| Record extracts |
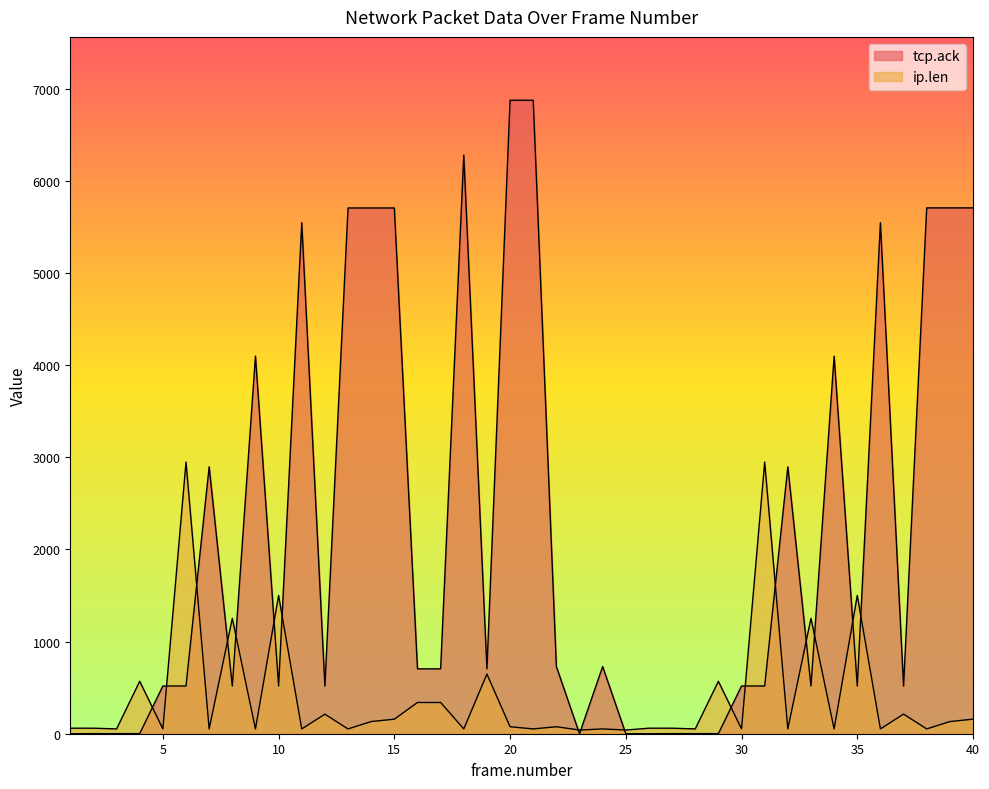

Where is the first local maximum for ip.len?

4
==
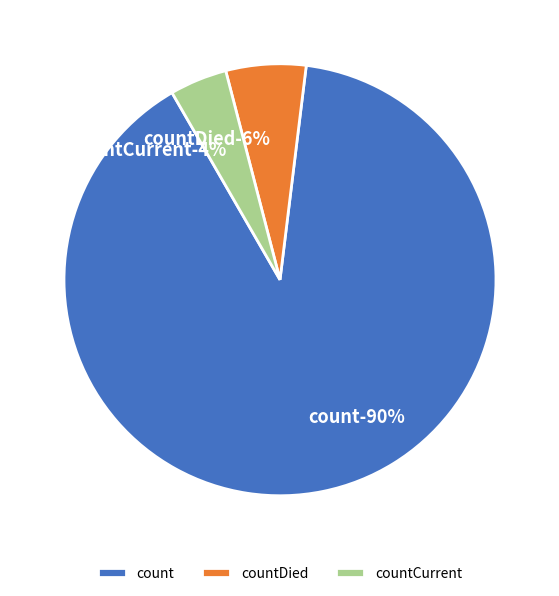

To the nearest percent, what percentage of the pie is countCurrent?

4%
==
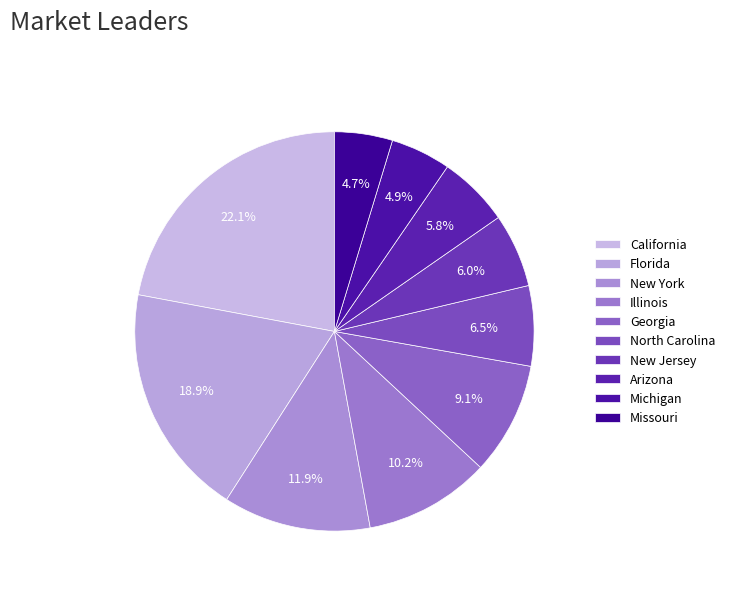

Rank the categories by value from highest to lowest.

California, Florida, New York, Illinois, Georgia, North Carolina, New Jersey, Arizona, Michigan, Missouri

| Task to carry out |
Copy the records from the line with "Rank the categories" up to and including the line with "California, Florida, New", switching "Rank" to "Order" and changing nothing else.

| Task response |
Order the categories by value from highest to lowest.

California, Florida, New York, Illinois, Georgia, North Carolina, New Jersey, Arizona, Michigan, Missouri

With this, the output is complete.